Werner was born in Cologne, Germany in 1926. In June 1939, he fled Germany to come to England with his parents and older sister, Ruth.

The family never understood how their visas were granted without the obligatory financial guarantee from Britain. In 1990, Werner discovered that they were likely helped by British Secret Intelligence Service officer, Frank Foley, who had signed and issued visas without guarantees in his undercover job as a passport control officer.

Werner was separated from his family at first and placed with different families. He worked in clothing manufacturing for over 50 years.

In 1953, he married Claire, and they had a daughter, Joanne. Claire died tragically before Joanne turned two. In 1962 in Holland, he married Ruth, a fellow survivor originally from Hamburg. She moved to Manchester, and they went on to have two children, Sharon, and Martin. Werner has nine grandchildren and eight great-grandchildren.

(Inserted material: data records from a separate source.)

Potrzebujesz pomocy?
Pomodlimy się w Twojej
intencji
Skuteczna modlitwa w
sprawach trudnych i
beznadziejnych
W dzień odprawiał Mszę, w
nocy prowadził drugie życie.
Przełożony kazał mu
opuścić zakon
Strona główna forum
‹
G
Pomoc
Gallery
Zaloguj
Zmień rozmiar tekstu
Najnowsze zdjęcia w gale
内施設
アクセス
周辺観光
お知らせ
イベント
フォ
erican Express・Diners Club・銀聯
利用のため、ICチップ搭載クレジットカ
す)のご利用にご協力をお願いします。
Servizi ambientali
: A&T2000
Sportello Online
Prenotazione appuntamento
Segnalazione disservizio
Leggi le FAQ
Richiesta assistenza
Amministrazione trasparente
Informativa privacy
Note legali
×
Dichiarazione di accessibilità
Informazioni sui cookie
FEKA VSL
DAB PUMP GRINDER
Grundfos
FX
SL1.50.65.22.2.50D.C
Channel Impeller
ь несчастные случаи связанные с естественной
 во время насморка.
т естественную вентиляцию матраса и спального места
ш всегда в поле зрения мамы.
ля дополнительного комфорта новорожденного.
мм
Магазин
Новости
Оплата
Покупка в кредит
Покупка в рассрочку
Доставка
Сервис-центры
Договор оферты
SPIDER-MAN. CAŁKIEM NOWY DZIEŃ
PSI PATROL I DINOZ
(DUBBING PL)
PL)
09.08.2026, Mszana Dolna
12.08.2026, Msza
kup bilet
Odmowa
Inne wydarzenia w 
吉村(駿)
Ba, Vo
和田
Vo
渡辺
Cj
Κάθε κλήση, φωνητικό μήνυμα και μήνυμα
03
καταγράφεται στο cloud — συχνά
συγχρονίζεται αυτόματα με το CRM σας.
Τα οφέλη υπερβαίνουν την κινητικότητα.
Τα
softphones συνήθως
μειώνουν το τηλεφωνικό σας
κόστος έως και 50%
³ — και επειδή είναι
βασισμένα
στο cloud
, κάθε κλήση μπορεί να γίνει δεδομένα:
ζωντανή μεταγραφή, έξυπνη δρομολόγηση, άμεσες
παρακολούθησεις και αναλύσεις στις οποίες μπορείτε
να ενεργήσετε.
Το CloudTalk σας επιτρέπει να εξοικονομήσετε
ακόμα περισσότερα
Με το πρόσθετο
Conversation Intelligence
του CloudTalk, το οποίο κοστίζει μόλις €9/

“I first noticed trouble when I had to leave my state school and go to a Jewish one in 1934 when I was seven or eight. It wasn’t because the school wanted to get rid of me, but because the government passed a law that Jewish children had to be educated separately.”

“By the time war broke out, over 300,000 Jews had fled Germany, including 40 percent of the Jews in Cologne. They left because there was no way to earn a livelihood. They had to make new lives for themselves all over the world.”

“When I think back to what could have been, I am eternally grateful to this country, and I am sure that much of that gratitude is due to Frank Foley.”